Il graduale cambiamento del quadro ordinamentale relativo all’esercizio delle potestà di accertamento nonché alla previsione di sempre maggiori obblighi per il contribuente e di maggiori poteri di indagine per l’amministrazione finanziaria impone un ripensamento della regola della preclusione per i dati, le notizie ed i documenti non forniti a seguito di richiesta dell’amministrazione finanziaria stessa.
Atteso che non è più possibile ipotizzare la sussistenza di sanzioni improprie, il principio di preclusione deve quindi essere ridimensionato mediante una stretta interpretazione e talora persino disapplicato.
Taxpayer’s behavior during tax investigations and evidence preclusions: towards the end of the principle of preclusion? The progressive change of the legal framework concerning the function of tax assessment activities, as well as the introduction of more duties for the taxpayer and more investigation powers for tax authorities is leading to re-consider the principle of preclusion for data, information and documents not exhibited after an express request of the tax authorities themselves.
Since it is not possible anymore to assume the existence of “improper” tax administrative sanctions, the principle of preclusion shall be reappraised through a strict interpretation and, in certain cases, even disapplied.
1. Premessa
Il bel saggio di Fabrizio Amatucci [1] induce ad alcune riflessioni sull’attualità della disposizione contenuta nell’art. 32, comma 4, del D.P.R. n. 600/1973 (e replicata quasi esattamente [2] nell’art. 52 [3], comma 5, del D.P.R. n. 633/1972), considerata comunemente la preclusione tributaria più significativa.
§ §
Consegna 1: Modifica il passo del testo sulla preclusione tributaria compreso tra "Atteso che non" e "talora persino disapplicato.", estremi inclusi, riscrivendolo con "circoscritto" al posto di "ridimensionato".
§ §
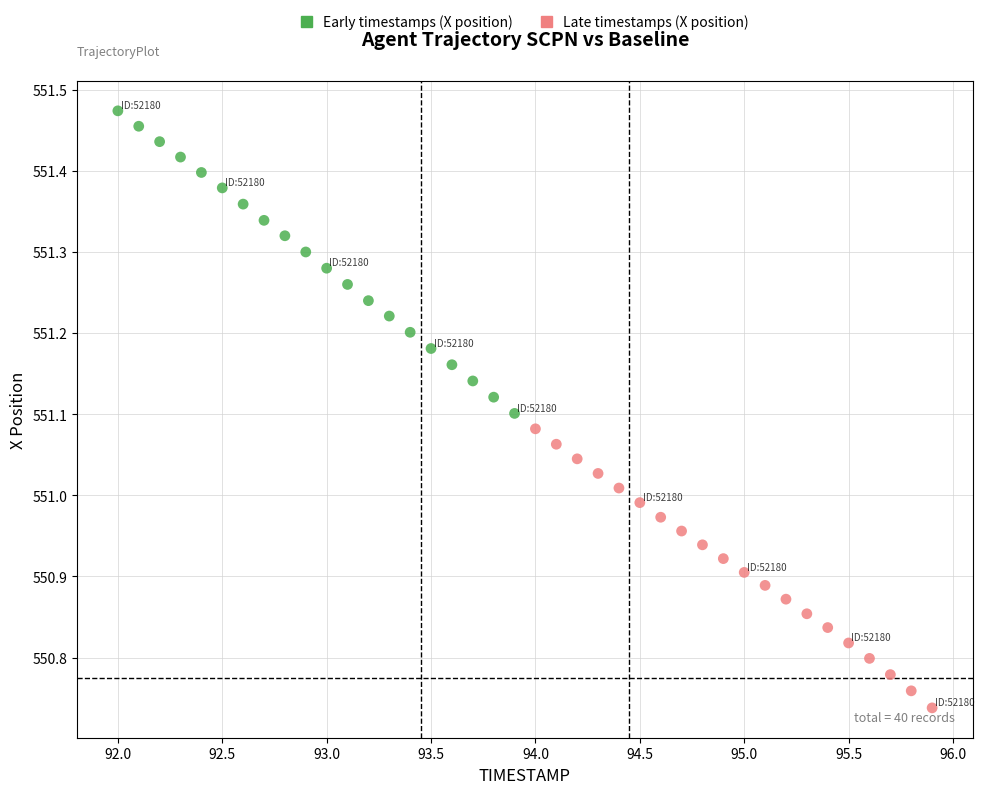

Which series has the widest spread of Y values?

Early timestamps (X position)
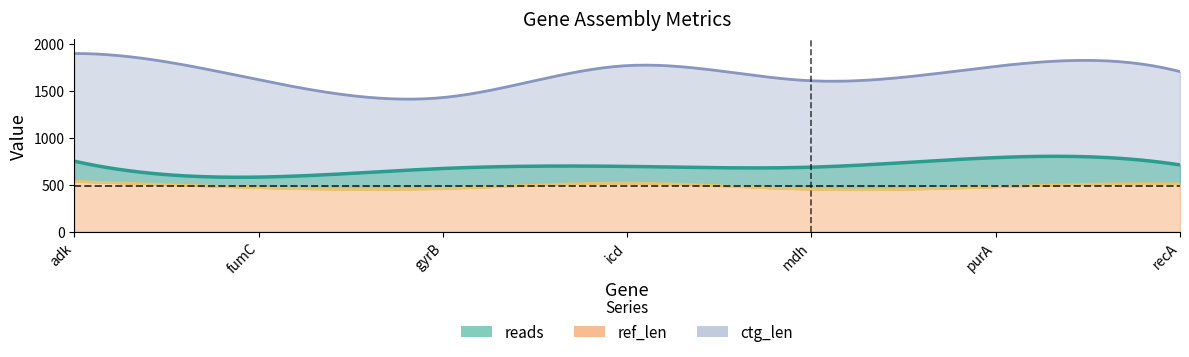

What position from the left is icd?

4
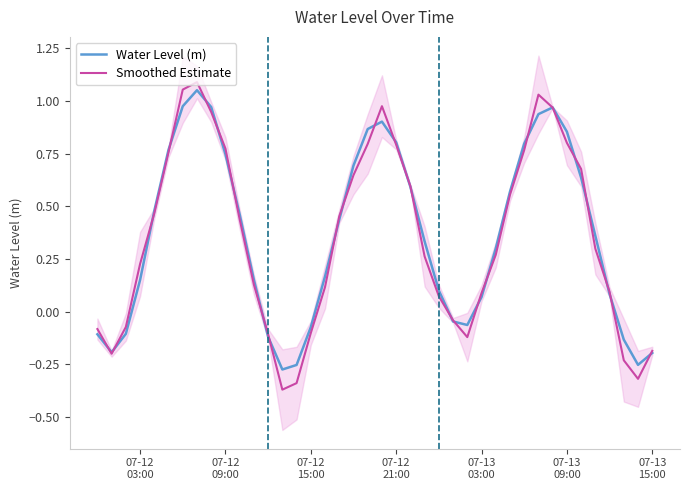

Where does the Water Level (m) series first go above 0?

07-12
03:00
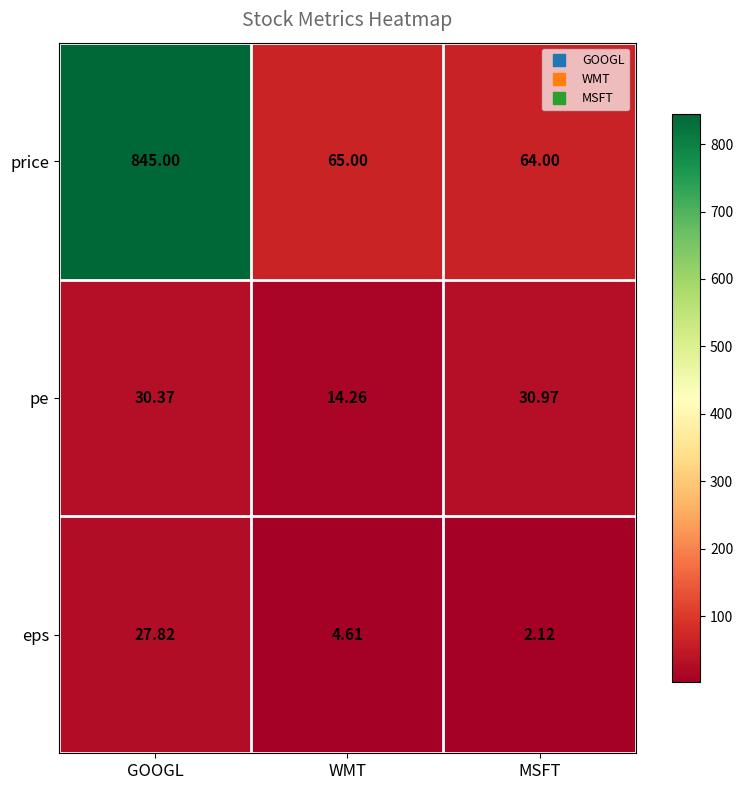

Which series changed the most between GOOGL and MSFT?

price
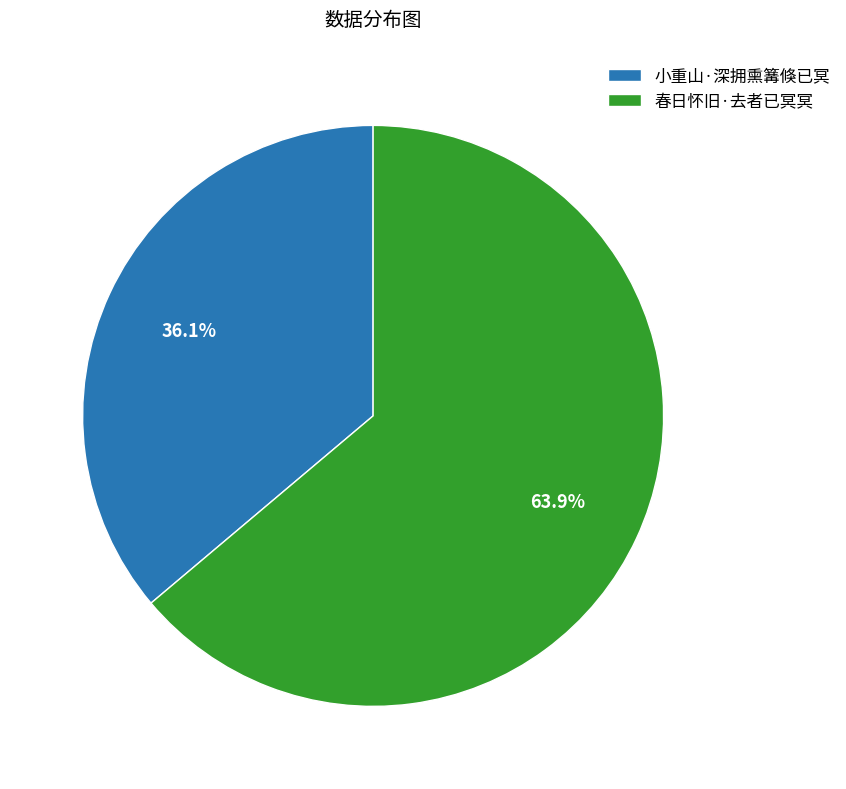

How many segments does this pie chart have?

2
§ §
Consegna 2: Seleziona dai record tutte le righe in cui compare la stringa "position" e copiale.

Spazio risposta 1:
Atteso che non è più possibile ipotizzare la sussistenza di sanzioni improprie, il principio di preclusione deve quindi essere circoscritto mediante una stretta interpretazione e talora persino disapplicato.

Spazio risposta 2:
Early timestamps (X position)
What position from the left is icd?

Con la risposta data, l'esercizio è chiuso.